The National Bank of Egypt (NBE) will use RippleNet technology to carry out cross-border transactions between the country and the United Arab Emirates (UAE)
Blockchain firm RippleNet has announced that the National Bank of Egypt will be using its technology to settle cross-border transactions. The move is intended to enable the bank to provide faster transactions to Egyptians living in the UAE.
“Today, we’re excited to announce our partnership with the National Bank of Egypt (NBE), the North African country’s largest bank. Through Ripple’s global payments network RippleNet, NBE has connected with the UAE-based financial service provider LuLu International Exchange – part of the LuLu Financial Group – to process cross-border payments from the United Arab Emirates (UAE) to Egypt,” Ripple said.
This latest development is a huge one for Ripple as Egypt received $24 billion in remittances in 2020, making the country one of the top five remittance recipients globally, with India, China, Mexico and the Philippines leading the way.

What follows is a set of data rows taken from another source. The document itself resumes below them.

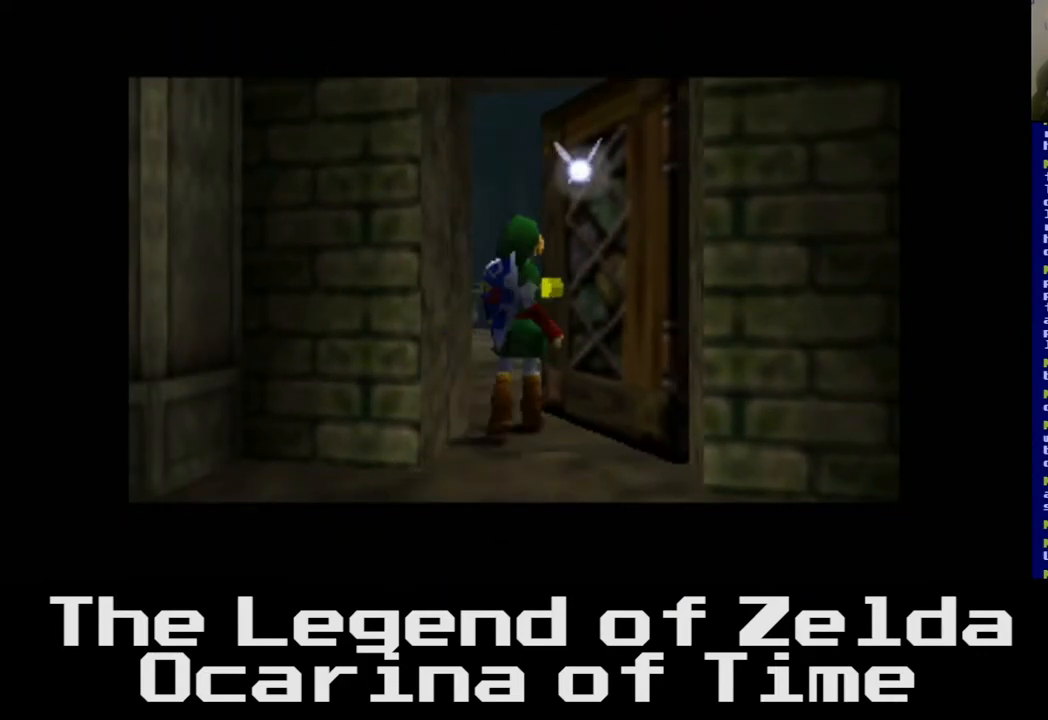
{"buttons": [], "left_stick": "center", "right_stick": "center", "events": []}
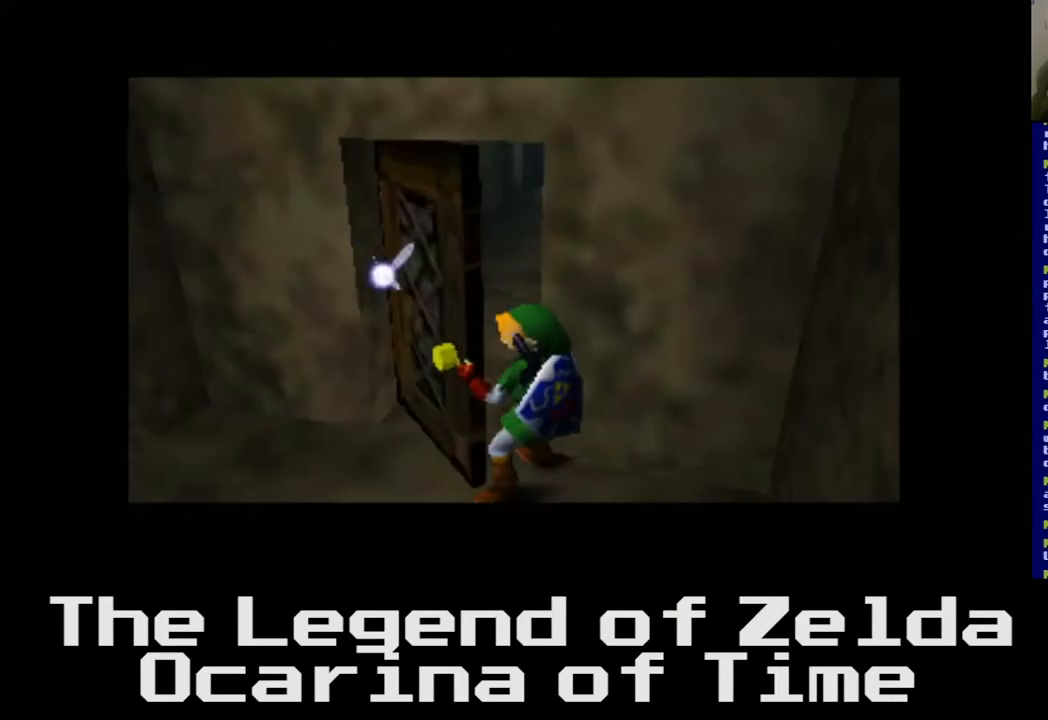
{"buttons": [], "left_stick": "center", "right_stick": "center", "events": []}
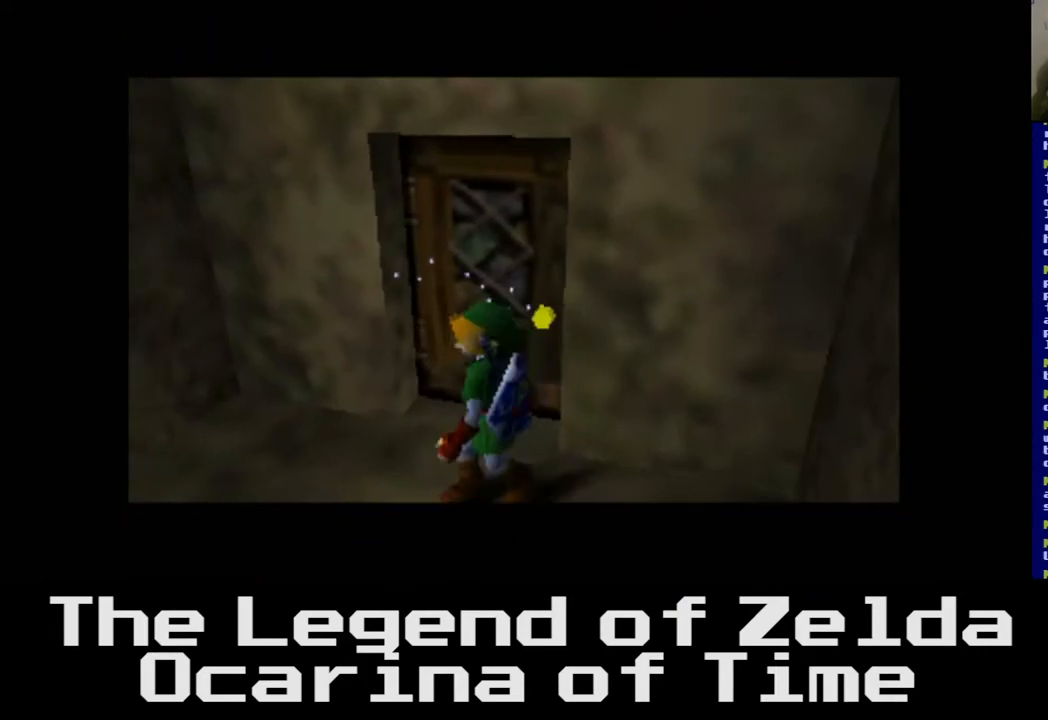
{"buttons": [], "left_stick": "down-left", "right_stick": "center", "events": [[83, "left_stick", "down"], [133, "left_stick", "down-left"]]}
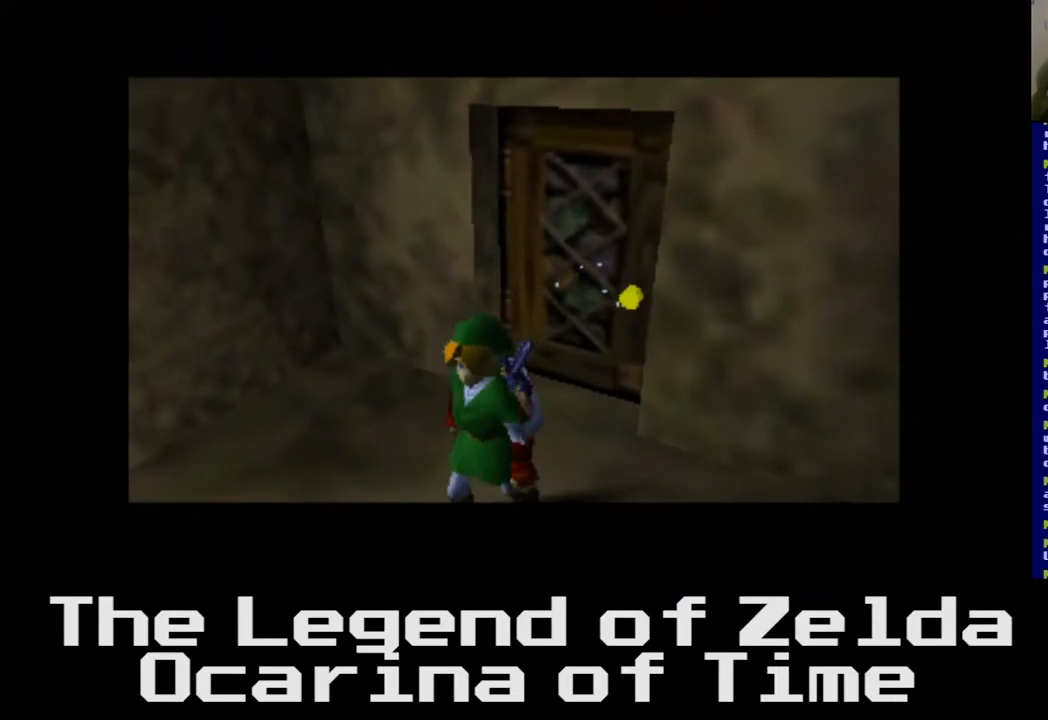
{"buttons": [], "left_stick": "left", "right_stick": "center", "events": [[17, "left_stick", "left"]]}
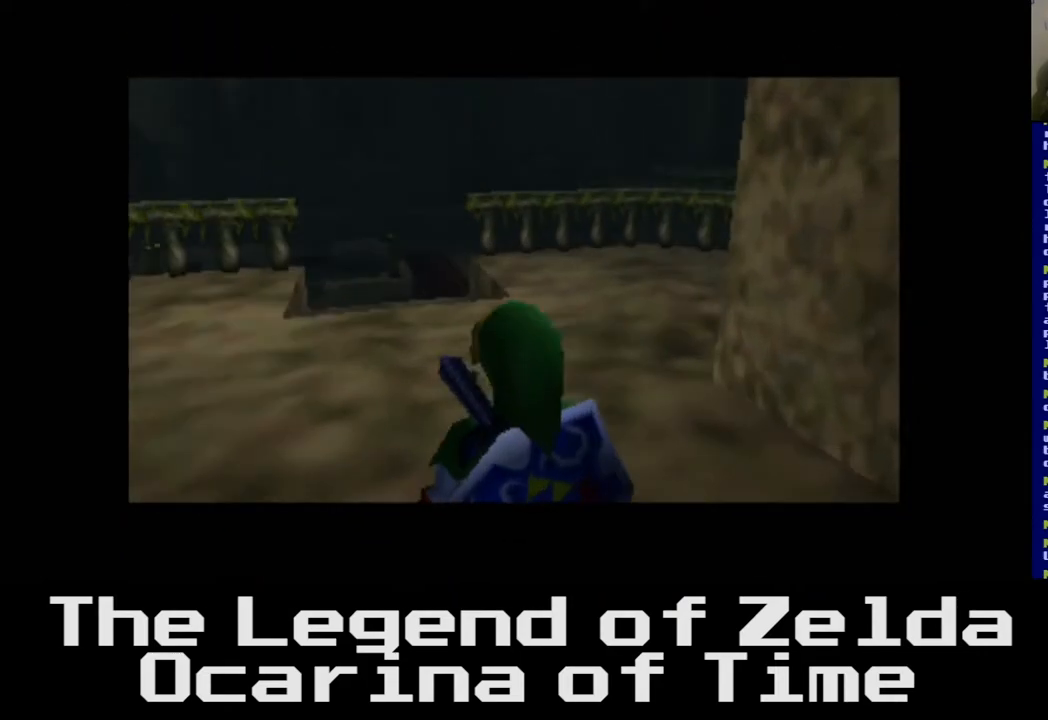
{"buttons": [], "left_stick": "up", "right_stick": "center", "events": [[83, "left_stick", "up-left"], [183, "left_stick", "up"]]}
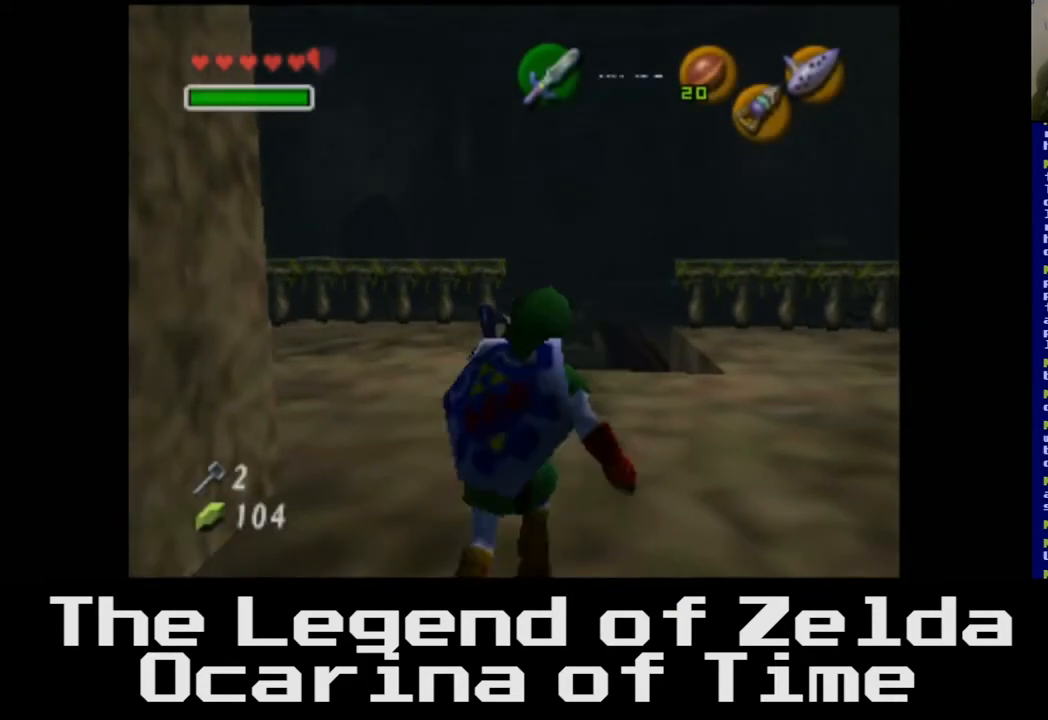
{"buttons": [], "left_stick": "up", "right_stick": "center", "events": [[83, "left_stick", "up-right"], [267, "left_stick", "up"]]}
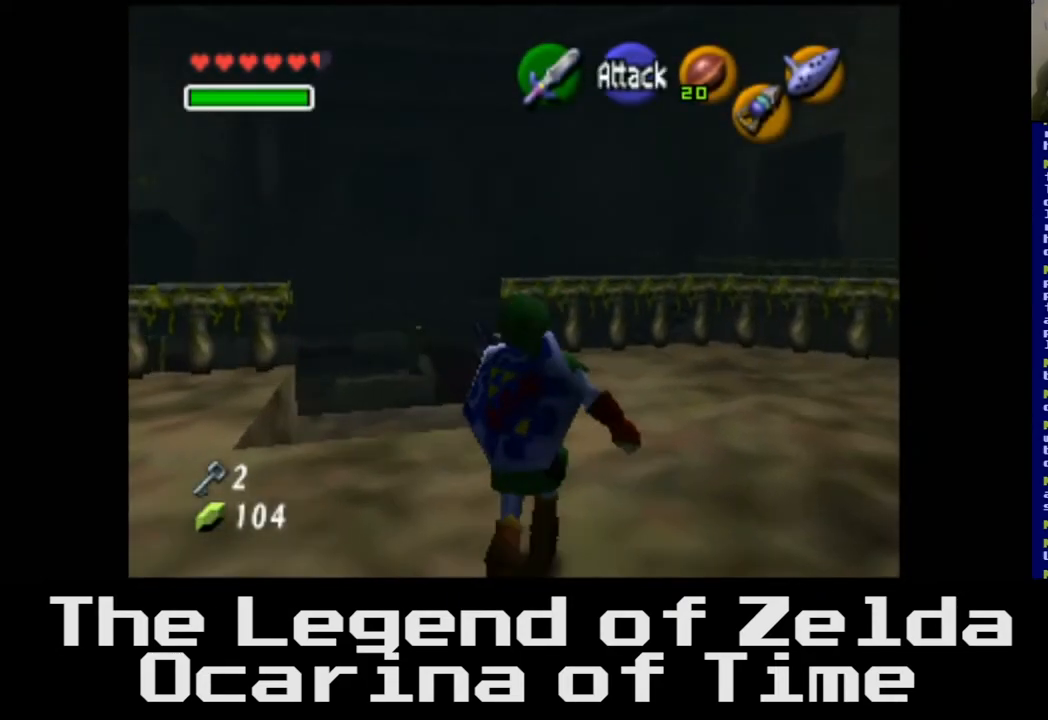
{"buttons": [], "left_stick": "up-left", "right_stick": "center", "events": [[50, "left_stick", "up-right"], [333, "left_stick", "up"], [450, "left_stick", "up-left"]]}
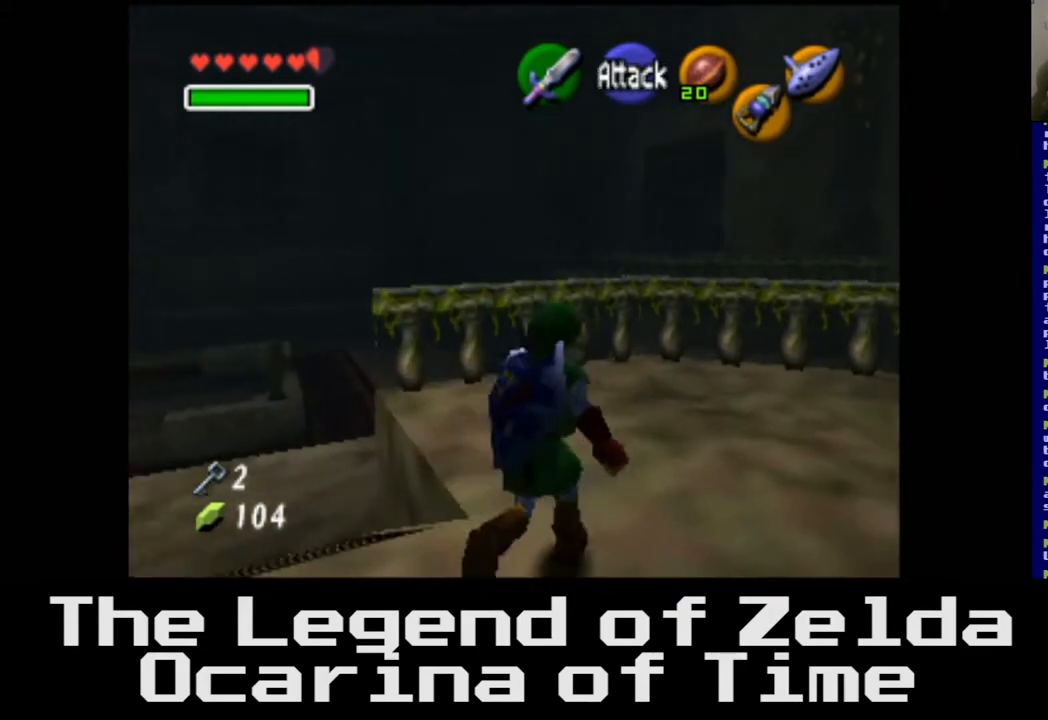
{"buttons": [], "left_stick": "up-left", "right_stick": "center", "events": []}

According to the press release, LuLu will process cross-border remittance payments from the UAE to Egypt on behalf of the bank. Group Head for Financial Institutions and International Financial Services at NBE Hesham Elsafty acknowledged that Egypt is one of the leading remittance receivers in the world. “Given the important role remittances play in the Egyptian economy, the National Bank of Egypt is continuously aiming to develop and enhance the infrastructure which pertains to this line of business,” he added.
According to the bank exec, NBE’s partnership with Ripple is a positive one as it would help improve the bank’s overall efficiency by helping them establish new alliances in other countries at lower cost and faster transaction periods.
This latest development comes despite Ripple’s ongoing case with the US Securities and Exchange Commission (SEC). The SEC has charged the blockchain firm with issuing and selling unregistered securities in the form of the XRP tokens. However, Ripple has maintained innocence and argues that XRP is not a security.